A intervenção federal militar no Rio de Janeiro completa um mês nesta sexta-feira (16), apenas dois dias após o assassinato da vereadora Marielle Franco (Psol). Cenas como crianças tendo suas mochilas revistadas antes de entrarem na escola e moradores das favelas serem fotografados segurando a identidade para circular pela cidade se tornaram corriqueiras e exemplificam a arbitrariedade da ações militares desde a intervenção.
Para Filipe dos Anjos, secretário geral da Federação das Associações de Favelas do Estado do Rio de Janeiro (Farferj), essas mudanças na rotina das favelas mostram que o principal interesse do Estado com a intervenção não é a garantia da segurança da população.

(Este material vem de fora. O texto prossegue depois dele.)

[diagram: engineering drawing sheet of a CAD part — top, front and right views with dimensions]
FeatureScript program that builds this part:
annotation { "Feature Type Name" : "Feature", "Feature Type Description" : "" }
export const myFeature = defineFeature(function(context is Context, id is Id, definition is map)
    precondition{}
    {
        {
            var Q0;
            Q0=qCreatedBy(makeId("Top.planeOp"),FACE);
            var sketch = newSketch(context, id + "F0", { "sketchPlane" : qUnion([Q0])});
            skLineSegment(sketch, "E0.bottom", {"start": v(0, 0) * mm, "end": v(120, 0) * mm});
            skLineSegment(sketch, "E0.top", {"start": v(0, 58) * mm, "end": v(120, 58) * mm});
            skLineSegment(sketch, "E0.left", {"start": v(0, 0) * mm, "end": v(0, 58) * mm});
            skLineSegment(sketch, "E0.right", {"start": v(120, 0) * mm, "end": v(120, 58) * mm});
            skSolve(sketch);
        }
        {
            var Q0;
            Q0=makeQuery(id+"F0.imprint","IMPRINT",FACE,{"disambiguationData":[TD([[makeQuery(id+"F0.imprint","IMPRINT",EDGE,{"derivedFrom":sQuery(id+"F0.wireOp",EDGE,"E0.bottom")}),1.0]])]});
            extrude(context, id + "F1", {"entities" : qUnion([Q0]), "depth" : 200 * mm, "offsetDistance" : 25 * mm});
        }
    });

"É uma intervenção política, de um governo impopular, inimigo do povo, que não passou pelas urnas. Um governo que está no poder sobre um golpe, que usa os militares porque setores da sociedade acreditam que a raiz da insegurança pública está nas favelas. Nós denunciamos o contrário. Para muitos políticos, a questão da violência gera capital político, a violência sempre foi uma forma de dominação nas favelas, essa violência que compra mais armas, viaturas, policiais... E o social está ficando de lado", denunciou.
O propósito da intervenção também é questionado pelo Deputado Federal Wadih Damous (PT-RJ), que destacou um recrudescimento da violência no estado no último mês.
"Não se sabe qual é o objetivo estratégico [da intervenção]. Se era para substituir a polícia no combate à insegurança, ela é um fracasso total. Porque na semana passada pessoas foram metralhadas na Praça São Salvador, por exemplo. Vem se sucedendo episódios de assassinatos, mortes por bala perdida, enfim, o cotidiano que todo mundo conhece no Rio de Janeiro. Acho até que se agravou depois da intervenção", opinou.
Levantamento
A plataforma Fogo Cruzado, desenvolvida como uma ferramenta de mapeamento coletivo de tiroteios e disparos de armas de fogo no Rio de Janeiro, apontou, em relatório divulgado nesta quinta-feira (15), um aumento nos homicídios a tiros desde que o governo do presidente golpista Michel Temer (MDB) decretou a intervenção.
Os dados, uma compilação de levantamentos de usuários da plataforma, da imprensa e dos canais oficiais da Polícia Militar, mostra que foram 149 assassinatos em tiroteios no último mês, contra 126 entre 15 de janeiro e 16 de fevereiro deste ano. Os tiroteios com a presença de um agente de segurança representam 133 do número total deste mês. Entre janeiro e fevereiro, o número foi 106.
Para Paula Napolião, analista de dados do Fogo Cruzado, ainda é cedo para tirar conclusões sobre o aumento da violência armada, no entanto, ela destaca os casos de violações de direitos dos moradores de favelas como consequência da intervenção.
"A gente vai ter que aguardar um pouco mais para conseguir falar algo de concreto sobre a consequência da intervenção para a violência armada, mas o que a gente vê de cara são os casos, como o na Vila Kennedy, em que a população tem o direito de ir e vir, de circular, afetado, por conta dessa operações militarizadas e não preparadas para lidar com a sociedade civil. O que precisamos fazer como sociedade civil é acompanhar essas situações de perto para que não haja nenhuma violação dos direitos dos moradores nessas áreas", afirmou.
Segundo Filipe dos Anjos, a atuação da Polícia Militar como um braço armado do Estado para realizar extermínios sempre aconteceu nas favelas. Ele acredita, porém, que a intervenção federal traz mais impunidade a essa realidade.
"[A favela de] Acari, por exemplo, como Mariella denunciou [dias antes de ser assassinada], está sendo alvo de muitas operações que o próprio batalhão da área não reconhece, operações ilegais, e os moradores questionam essa mudança da intervenção federal para a polícia, porque não vêem muita mudança. Mas a gente vê sim mudança, porque é uma intervenção que vem e passou pelo crivo do Senado e da Câmara, direcionada às favelas, depois de não cumprir uma agenda de reforma da Previdência, de um governo que tem a pior aprovação da história do Brasil. Tudo isso está ligado, e a gente está muito preocupado", apontou.
Contatada pelo Brasil de Fato, a assessoria de imprensa do Instituto de Segurança Pública da Secretaria de Segurança do Estado do Rio de Janeiro, responsável pelos mapeamento de dados sobre a violência no estado, afirmou que ainda não possui estatísticas atualizadas do último mês.